Уже целые века Эфес не был больше чисто греческим городом. Некогда он блистал в первом ряду последних, по крайней мере, в деле искусств; но понемногу он дал себе увлечься азиатскими нравами. Эфес всегда пользовался у греков дурной славой. Распущенность, распространение роскоши были, по мнению греков, следствием влияния изнеженных нравов Ионии; а Эфес был в их глазах центром Ионии, - ее воплощением. Господство лидян и персов убило там энергию и патриотизм: Сарды и Эфес были самыми близкими к Европе пунктами азиатского влияния. Чрезвычайное значение, которое получил там культ Артемиды, заглушило склонность к науке и способствовало широкому развитию всяких суеверий. Город носил почти теократический характер; празднеств было много, и великолепных; благодаря праву укрывать преступников, которое принадлежало храму, город был переполнен ими. Существовали постыдные жреческие учреждения, которые с каждым днем должны были казаться все более и более лишенными смысла. Блестящая родина Гераклита, Парразия, быть может, и Апеллеса, превратилась в город портиков, ристалищ, гимназий, театров, в город банально-пышный, несмотря на все еще принадлежавшие ему дивные произведения скульптуры и кисти.

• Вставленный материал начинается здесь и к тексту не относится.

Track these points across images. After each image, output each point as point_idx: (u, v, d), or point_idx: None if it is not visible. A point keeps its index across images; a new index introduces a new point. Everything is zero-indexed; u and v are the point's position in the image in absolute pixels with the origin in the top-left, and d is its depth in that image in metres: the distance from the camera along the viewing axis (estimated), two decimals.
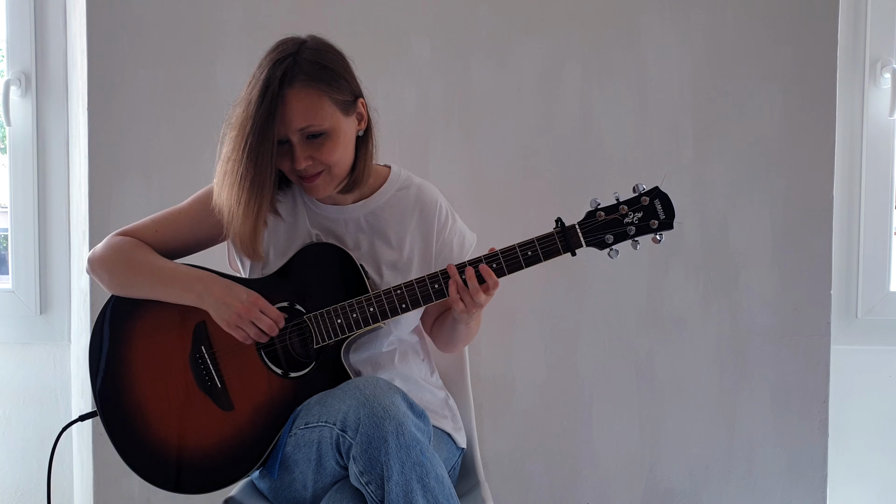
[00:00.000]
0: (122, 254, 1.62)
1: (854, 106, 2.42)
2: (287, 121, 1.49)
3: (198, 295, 1.56)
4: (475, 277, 1.52)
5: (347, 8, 2.21)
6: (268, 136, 1.48)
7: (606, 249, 1.53)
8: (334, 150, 1.53)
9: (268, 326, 1.54)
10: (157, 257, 1.62)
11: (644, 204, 1.52)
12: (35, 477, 2.47)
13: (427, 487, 1.38)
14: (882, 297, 2.45)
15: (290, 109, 1.49)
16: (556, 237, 1.53)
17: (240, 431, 1.56)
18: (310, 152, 1.52)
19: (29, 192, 2.43)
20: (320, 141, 1.52)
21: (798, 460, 2.29)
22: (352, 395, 1.44)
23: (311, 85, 1.49)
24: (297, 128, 1.50)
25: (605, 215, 1.52)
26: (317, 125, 1.50)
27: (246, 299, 1.54)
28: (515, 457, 2.29)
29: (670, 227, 1.52)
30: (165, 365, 1.60)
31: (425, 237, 1.67)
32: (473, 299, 1.52)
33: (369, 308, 1.54)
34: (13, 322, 2.45)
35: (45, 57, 2.42)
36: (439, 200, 1.70)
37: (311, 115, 1.50)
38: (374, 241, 1.65)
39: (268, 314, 1.54)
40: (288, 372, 1.57)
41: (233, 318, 1.54)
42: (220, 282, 1.57)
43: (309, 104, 1.49)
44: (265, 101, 1.47)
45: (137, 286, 1.61)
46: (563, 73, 2.25)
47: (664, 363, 2.29)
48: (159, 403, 1.59)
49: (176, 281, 1.58)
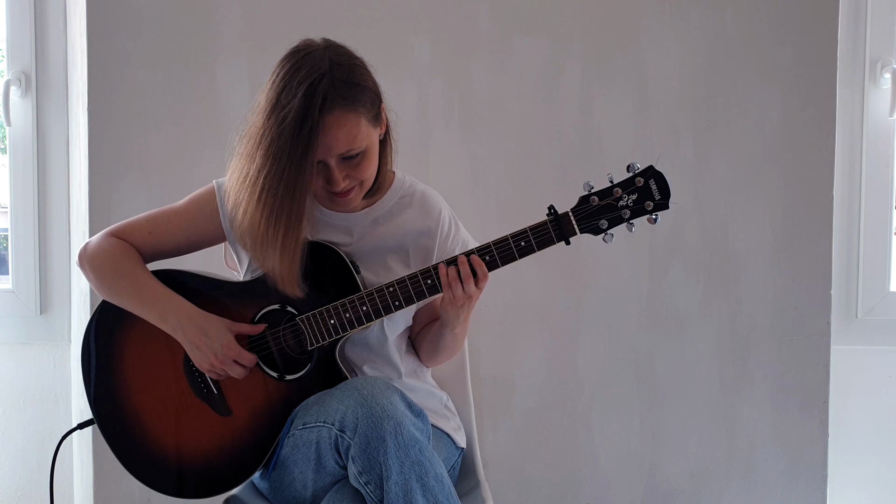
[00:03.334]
0: (110, 259, 1.59)
1: (854, 106, 2.42)
2: (327, 147, 1.44)
3: (171, 328, 1.54)
4: (466, 263, 1.49)
5: (347, 8, 2.21)
6: (306, 166, 1.43)
7: (601, 235, 1.50)
8: (370, 167, 1.51)
9: (238, 374, 1.53)
10: (142, 272, 1.59)
11: (638, 185, 1.47)
12: (35, 477, 2.47)
13: (426, 487, 1.38)
14: (882, 297, 2.44)
15: (331, 136, 1.43)
16: (549, 226, 1.49)
17: (239, 436, 1.56)
18: (346, 172, 1.49)
19: (29, 192, 2.43)
20: (357, 160, 1.49)
21: (798, 460, 2.29)
22: (350, 394, 1.43)
23: (349, 109, 1.44)
24: (337, 153, 1.46)
25: (599, 200, 1.48)
26: (357, 147, 1.47)
27: (218, 349, 1.51)
28: (515, 457, 2.29)
29: (666, 208, 1.47)
30: (160, 373, 1.58)
31: (427, 246, 1.65)
32: (464, 288, 1.50)
33: (362, 307, 1.52)
34: (13, 322, 2.45)
35: (45, 57, 2.42)
36: (443, 209, 1.67)
37: (352, 140, 1.45)
38: (377, 247, 1.63)
39: (241, 361, 1.52)
40: (284, 375, 1.56)
41: (204, 364, 1.53)
42: (196, 322, 1.53)
43: (349, 129, 1.44)
44: (304, 129, 1.41)
45: (119, 297, 1.58)
46: (563, 73, 2.25)
47: (664, 363, 2.29)
48: (156, 412, 1.58)
49: (154, 306, 1.55)
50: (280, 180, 1.43)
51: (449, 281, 1.49)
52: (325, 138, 1.43)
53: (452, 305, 1.53)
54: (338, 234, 1.63)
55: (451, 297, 1.51)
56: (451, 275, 1.49)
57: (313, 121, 1.41)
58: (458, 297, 1.50)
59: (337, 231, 1.63)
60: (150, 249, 1.63)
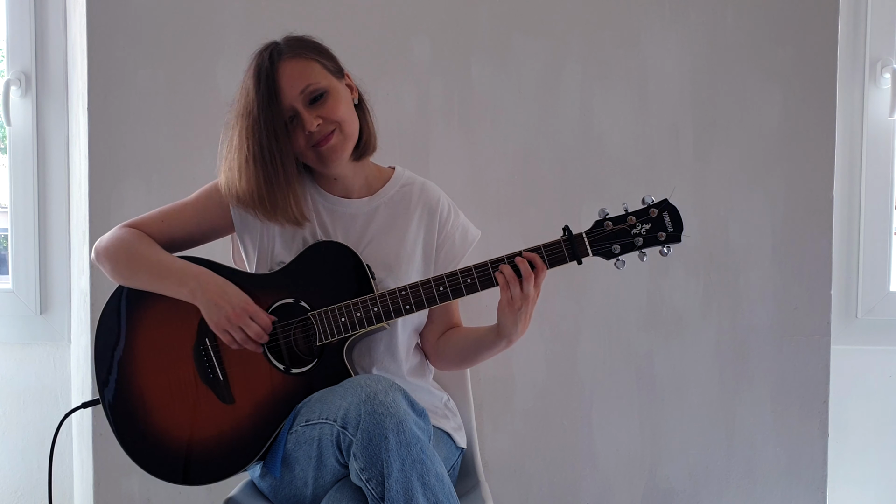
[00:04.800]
0: (124, 244, 1.64)
1: (854, 106, 2.43)
2: (287, 89, 1.56)
3: (191, 291, 1.57)
4: (526, 262, 1.52)
5: (347, 8, 2.21)
6: (276, 112, 1.55)
7: (613, 259, 1.53)
8: (338, 106, 1.59)
9: (255, 333, 1.55)
10: (157, 250, 1.64)
11: (652, 216, 1.52)
12: (35, 476, 2.47)
13: (427, 485, 1.38)
14: (882, 297, 2.45)
15: (287, 78, 1.56)
16: (562, 245, 1.53)
17: (239, 425, 1.57)
18: (316, 113, 1.57)
19: (29, 192, 2.43)
20: (323, 100, 1.58)
21: (798, 460, 2.29)
22: (353, 392, 1.44)
23: (298, 54, 1.58)
24: (297, 92, 1.56)
25: (613, 225, 1.52)
26: (314, 83, 1.58)
27: (237, 304, 1.55)
28: (515, 457, 2.29)
29: (678, 241, 1.52)
30: (169, 355, 1.61)
31: (428, 231, 1.70)
32: (522, 289, 1.52)
33: (373, 308, 1.55)
34: (13, 322, 2.45)
35: (45, 57, 2.42)
36: (441, 197, 1.73)
37: (307, 76, 1.57)
38: (378, 233, 1.68)
39: (257, 320, 1.55)
40: (290, 368, 1.58)
41: (221, 320, 1.55)
42: (216, 281, 1.58)
43: (301, 69, 1.57)
44: (262, 82, 1.55)
45: (137, 278, 1.62)
46: (563, 73, 2.25)
47: (664, 363, 2.29)
48: (161, 393, 1.60)
49: (172, 275, 1.59)
50: (260, 129, 1.55)
51: (507, 279, 1.52)
52: (282, 82, 1.56)
53: (510, 308, 1.54)
54: (343, 220, 1.67)
55: (509, 299, 1.53)
56: (508, 273, 1.52)
57: (267, 71, 1.56)
58: (515, 297, 1.53)
59: (342, 218, 1.67)
60: (164, 237, 1.67)
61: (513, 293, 1.53)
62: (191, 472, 1.58)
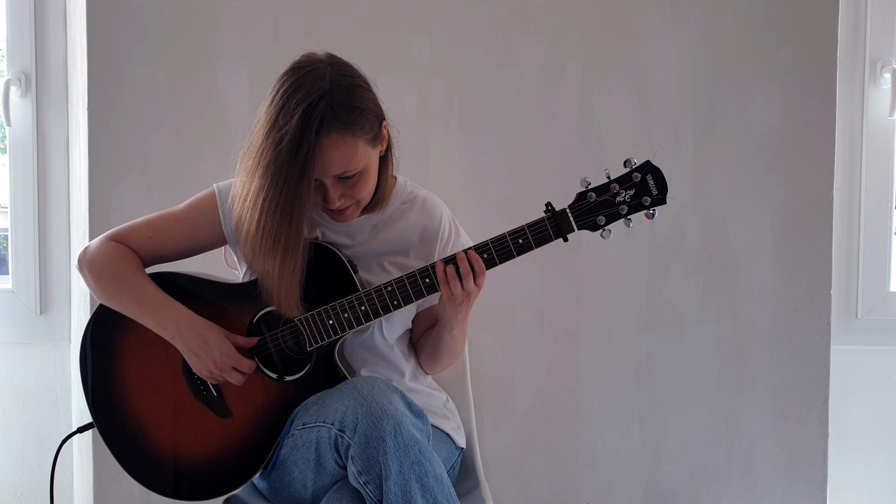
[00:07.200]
0: (109, 264, 1.59)
1: (854, 106, 2.42)
2: (323, 168, 1.44)
3: (170, 335, 1.54)
4: (465, 260, 1.49)
5: (347, 8, 2.21)
6: (303, 189, 1.43)
7: (599, 231, 1.49)
8: (366, 186, 1.51)
9: (238, 380, 1.53)
10: (141, 277, 1.58)
11: (636, 180, 1.47)
12: (35, 477, 2.47)
13: (426, 487, 1.38)
14: (882, 297, 2.44)
15: (327, 158, 1.43)
16: (546, 223, 1.49)
17: (240, 437, 1.56)
18: (342, 191, 1.49)
19: (29, 192, 2.43)
20: (354, 180, 1.49)
21: (798, 460, 2.29)
22: (349, 394, 1.43)
23: (346, 132, 1.43)
24: (332, 174, 1.46)
25: (596, 196, 1.48)
26: (353, 170, 1.47)
27: (218, 357, 1.51)
28: (515, 457, 2.29)
29: (663, 203, 1.47)
30: (159, 375, 1.58)
31: (428, 252, 1.64)
32: (463, 286, 1.49)
33: (360, 307, 1.52)
34: (13, 322, 2.45)
35: (45, 57, 2.42)
36: (444, 215, 1.67)
37: (348, 162, 1.45)
38: (377, 252, 1.63)
39: (240, 368, 1.53)
40: (283, 376, 1.56)
41: (203, 371, 1.53)
42: (195, 328, 1.53)
43: (345, 151, 1.44)
44: (301, 152, 1.41)
45: (117, 301, 1.58)
46: (563, 73, 2.25)
47: (664, 363, 2.29)
48: (156, 414, 1.58)
49: (153, 312, 1.55)
50: (278, 204, 1.44)
51: (447, 278, 1.49)
52: (321, 160, 1.43)
53: (451, 303, 1.52)
54: (338, 238, 1.63)
55: (450, 295, 1.51)
56: (450, 272, 1.49)
57: (310, 144, 1.40)
58: (456, 294, 1.50)
59: (337, 235, 1.63)
60: (150, 254, 1.63)
61: (453, 290, 1.50)
62: (198, 489, 1.57)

Хотя порт был испорчен неумелостью инженеров Аттала Филадельфа, город быстро рос и становился главным emporium области, лежавшей за Тавром. Тут выходило и выгружалось на берег все, что шло из Италии и Греции; город был как бы гостиницей или Складочным магазином, стоявшим на пороге Азии. Тут теснились люди всевозможного происхождения, что делало Эфес городом всеобщим, где социальные идеи занимали то место, которое утеряли идеи патриотизма. Местность была чрезвычайно богата, торговля огромна; но духовная жизнь нигде не стояла так низко. Надписи дышат самой низкой лестью, самым низкопоклонным подчинением римлянам.
Эфес можно было бы принять за международный сборный пункт публичных женщин и кутил. Он был переполнен колдунами, прорицателями, мимами и флейтистами, евнухами, ювелирами, продавцами амулетов и талисманов, беллетристами. "Эфесские повести" наравне с "милетскими баснями" были определенным родом литературы, т. к. Эфес был одним из городов, которые охотнее всего избирались местом действия любовных романов. Мягкость климата, действительно, отклоняла от серьезных вещей, единственным занятием оставались танцы и музыка; общественная жизнь упала до состояния вакханалии; научные занятия были заброшены. Самые невероятные чудеса Аполлония произошли, якобы, в Эфесе. Самым знаменитым эфесянином того времени, о котором идет речь, был астролог, по имени Балбилл, пользовавшийся доверием Нерона и Веспасиана и, по-видимому, негодяй. Около того же времени воздвигался прекрасный, в коринфском стиле храм, развалины которого можно видеть и по сей день. Возможно, что храм этот был посвящен несчастному Клавдию, которого Нерон и Агриппина только что "крюком втащили на небо", по остроумному выражению Галлиона.